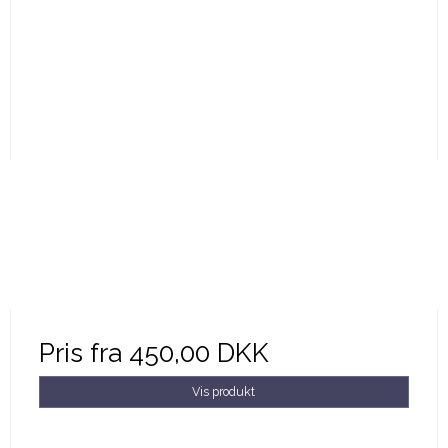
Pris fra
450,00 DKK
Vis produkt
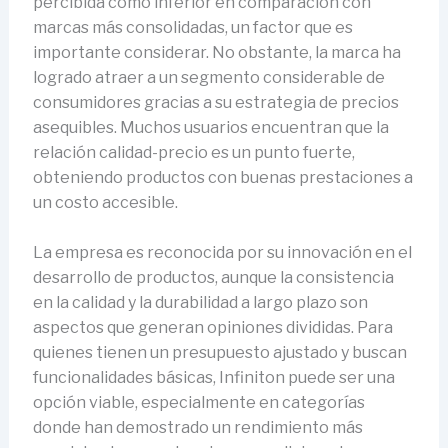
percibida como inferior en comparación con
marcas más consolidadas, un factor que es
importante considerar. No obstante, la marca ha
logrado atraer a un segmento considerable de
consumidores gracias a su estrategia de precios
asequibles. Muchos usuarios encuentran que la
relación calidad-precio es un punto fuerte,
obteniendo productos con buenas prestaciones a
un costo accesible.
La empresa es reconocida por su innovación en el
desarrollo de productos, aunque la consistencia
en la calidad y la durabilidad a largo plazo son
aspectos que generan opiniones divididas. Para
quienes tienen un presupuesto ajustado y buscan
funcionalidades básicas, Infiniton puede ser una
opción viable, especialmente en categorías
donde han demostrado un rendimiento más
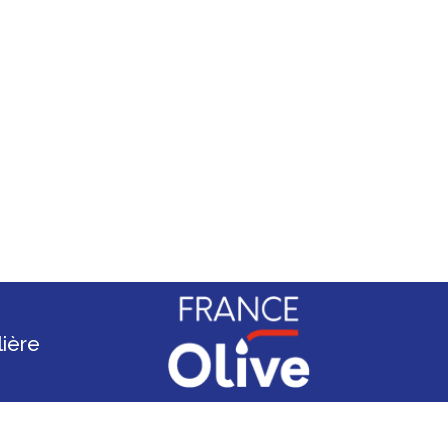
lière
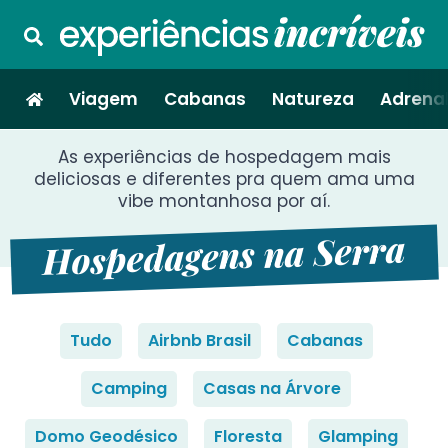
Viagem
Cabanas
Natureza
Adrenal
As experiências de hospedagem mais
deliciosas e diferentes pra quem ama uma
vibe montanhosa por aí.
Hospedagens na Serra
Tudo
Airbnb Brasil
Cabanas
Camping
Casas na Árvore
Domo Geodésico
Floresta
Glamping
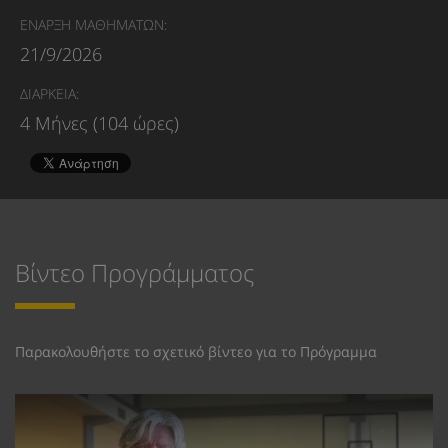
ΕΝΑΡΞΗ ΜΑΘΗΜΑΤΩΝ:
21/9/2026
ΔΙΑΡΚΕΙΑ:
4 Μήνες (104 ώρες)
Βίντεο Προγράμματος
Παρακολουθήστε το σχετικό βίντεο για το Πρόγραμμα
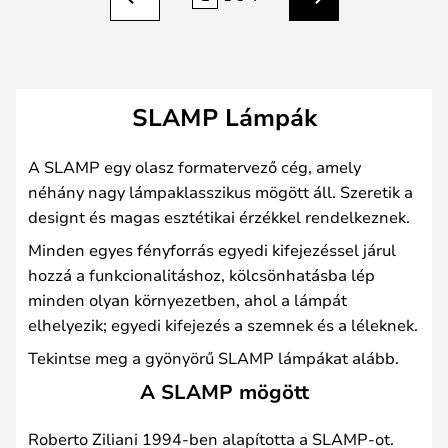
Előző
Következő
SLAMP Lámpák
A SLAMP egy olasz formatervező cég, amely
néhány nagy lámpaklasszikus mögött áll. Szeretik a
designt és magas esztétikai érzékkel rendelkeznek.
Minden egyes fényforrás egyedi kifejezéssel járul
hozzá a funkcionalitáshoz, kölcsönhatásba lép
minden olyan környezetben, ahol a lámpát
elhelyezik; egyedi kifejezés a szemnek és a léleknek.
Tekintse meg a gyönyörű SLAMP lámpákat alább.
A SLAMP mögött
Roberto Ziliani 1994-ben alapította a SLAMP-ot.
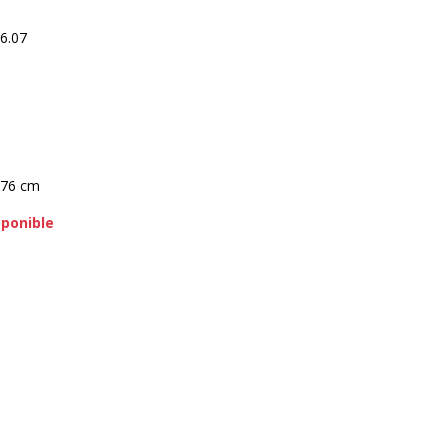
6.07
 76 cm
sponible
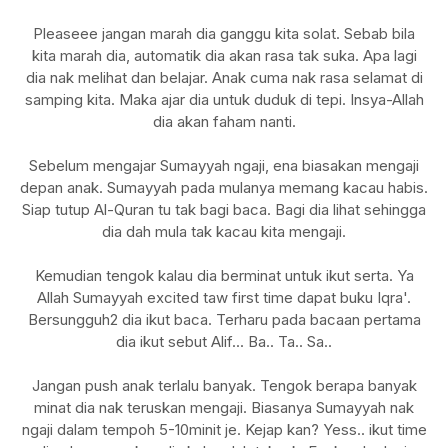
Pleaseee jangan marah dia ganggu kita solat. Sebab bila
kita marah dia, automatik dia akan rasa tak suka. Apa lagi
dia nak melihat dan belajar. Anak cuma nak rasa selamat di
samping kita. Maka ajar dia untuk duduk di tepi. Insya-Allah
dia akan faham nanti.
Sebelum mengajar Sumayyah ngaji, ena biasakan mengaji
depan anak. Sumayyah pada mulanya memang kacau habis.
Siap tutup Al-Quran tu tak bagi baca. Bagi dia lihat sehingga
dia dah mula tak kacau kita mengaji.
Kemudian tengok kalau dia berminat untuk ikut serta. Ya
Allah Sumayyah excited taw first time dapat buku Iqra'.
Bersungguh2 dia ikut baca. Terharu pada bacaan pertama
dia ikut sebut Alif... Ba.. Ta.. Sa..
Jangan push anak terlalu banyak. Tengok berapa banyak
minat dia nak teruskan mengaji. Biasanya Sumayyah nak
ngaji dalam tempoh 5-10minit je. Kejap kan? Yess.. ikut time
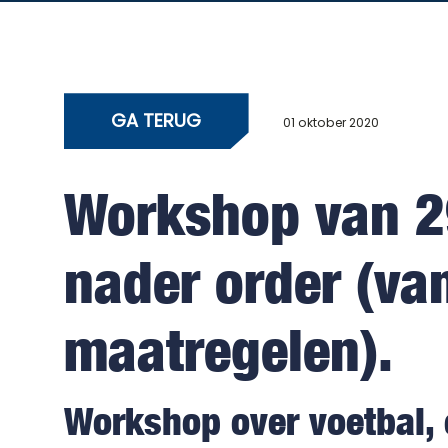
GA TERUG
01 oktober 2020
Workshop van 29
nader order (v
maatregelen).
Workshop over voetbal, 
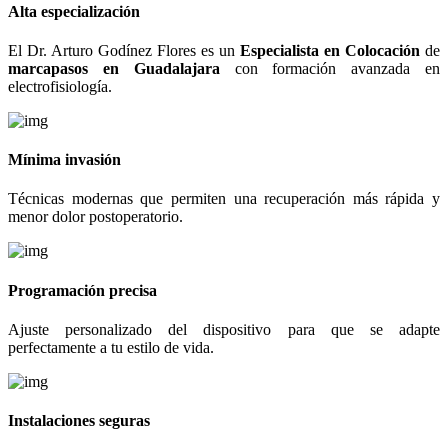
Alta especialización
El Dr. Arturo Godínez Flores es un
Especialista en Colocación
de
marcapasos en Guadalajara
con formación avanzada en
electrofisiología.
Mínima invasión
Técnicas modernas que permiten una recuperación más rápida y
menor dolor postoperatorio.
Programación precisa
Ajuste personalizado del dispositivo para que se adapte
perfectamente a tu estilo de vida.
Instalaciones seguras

+ + + + + + +

* **Instructions for the task**: Please return the text read from all of the data above, line for line and unchanged, leaving out the picture markers.

* **Result below**:
Pris fra
450,00 DKK
Vis produkt
percibida como inferior en comparación con
marcas más consolidadas, un factor que es
importante considerar. No obstante, la marca ha
logrado atraer a un segmento considerable de
consumidores gracias a su estrategia de precios
asequibles. Muchos usuarios encuentran que la
relación calidad-precio es un punto fuerte,
obteniendo productos con buenas prestaciones a
un costo accesible.
La empresa es reconocida por su innovación en el
desarrollo de productos, aunque la consistencia
en la calidad y la durabilidad a largo plazo son
aspectos que generan opiniones divididas. Para
quienes tienen un presupuesto ajustado y buscan
funcionalidades básicas, Infiniton puede ser una
opción viable, especialmente en categorías
donde han demostrado un rendimiento más
lière
Viagem
Cabanas
Natureza
Adrenal
As experiências de hospedagem mais
deliciosas e diferentes pra quem ama uma
vibe montanhosa por aí.
Hospedagens na Serra
Tudo
Airbnb Brasil
Cabanas
Camping
Casas na Árvore
Domo Geodésico
Floresta
Glamping
ΕΝΑΡΞΗ ΜΑΘΗΜΑΤΩΝ:
21/9/2026
ΔΙΑΡΚΕΙΑ:
4 Μήνες (104 ώρες)
Βίντεο Προγράμματος
Παρακολουθήστε το σχετικό βίντεο για το Πρόγραμμα
Előző
Következő
SLAMP Lámpák
A SLAMP egy olasz formatervező cég, amely
néhány nagy lámpaklasszikus mögött áll. Szeretik a
designt és magas esztétikai érzékkel rendelkeznek.
Minden egyes fényforrás egyedi kifejezéssel járul
hozzá a funkcionalitáshoz, kölcsönhatásba lép
minden olyan környezetben, ahol a lámpát
elhelyezik; egyedi kifejezés a szemnek és a léleknek.
Tekintse meg a gyönyörű SLAMP lámpákat alább.
A SLAMP mögött
Roberto Ziliani 1994-ben alapította a SLAMP-ot.
6.07
 76 cm
sponible
Pleaseee jangan marah dia ganggu kita solat. Sebab bila
kita marah dia, automatik dia akan rasa tak suka. Apa lagi
dia nak melihat dan belajar. Anak cuma nak rasa selamat di
samping kita. Maka ajar dia untuk duduk di tepi. Insya-Allah
dia akan faham nanti.
Sebelum mengajar Sumayyah ngaji, ena biasakan mengaji
depan anak. Sumayyah pada mulanya memang kacau habis.
Siap tutup Al-Quran tu tak bagi baca. Bagi dia lihat sehingga
dia dah mula tak kacau kita mengaji.
Kemudian tengok kalau dia berminat untuk ikut serta. Ya
Allah Sumayyah excited taw first time dapat buku Iqra'.
Bersungguh2 dia ikut baca. Terharu pada bacaan pertama
dia ikut sebut Alif... Ba.. Ta.. Sa..
Jangan push anak terlalu banyak. Tengok berapa banyak
minat dia nak teruskan mengaji. Biasanya Sumayyah nak
ngaji dalam tempoh 5-10minit je. Kejap kan? Yess.. ikut time
GA TERUG
01 oktober 2020
Workshop van 29
nader order (v
maatregelen).
Workshop over voetbal, 
Alta especialización
El Dr. Arturo Godínez Flores es un
Especialista en Colocación
de
marcapasos en Guadalajara
con formación avanzada en
electrofisiología.
Mínima invasión
Técnicas modernas que permiten una recuperación más rápida y
menor dolor postoperatorio.
Programación precisa
Ajuste personalizado del dispositivo para que se adapte
perfectamente a tu estilo de vida.
Instalaciones seguras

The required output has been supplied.